I had long planned to work 6 or 7 months past my 60th birthday (when I became eligible for regular retirement) so I could retire in the spring. About 18 months before turning 60, a co-worker, who was a steward for the technicians' union, told me that people who applied for retirement incentive payments in the spring of each year nearly always got them.

Since my daughter was just finishing college, I didn't want to retire early. But the following spring, I applied for the incentive with a date at the end of September, and was approved.
Sorry but I'm ignorant about incentive payments. Is that what I always think of as a "package" to get older folks to retire?
 
Sorry but I'm ignorant about incentive payments. Is that what I always think of as a "package" to get older folks to retire?

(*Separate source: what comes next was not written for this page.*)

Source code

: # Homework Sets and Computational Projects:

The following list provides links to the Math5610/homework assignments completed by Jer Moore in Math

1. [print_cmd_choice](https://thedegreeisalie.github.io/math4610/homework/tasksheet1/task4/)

Yes, though in the US Federal case, it's fairly modest, $40K paid out either as a lump sum, or biweekly over a year.
 
Waited for a very generous separation package to become available and volunteered to go in July 2019. Started receiving my pension 5 months later. About a year later, the same company offered to me an extremely generous package to come back offering that I could keep receiving my pension in addition to their compensation package. So I'm back for now, but if there's three bad days in a row, I'm outta there!

Along with fantastic market returns, this has allowed my account balances to explode to almost surreal levels and allowed splurges that were once only dreams.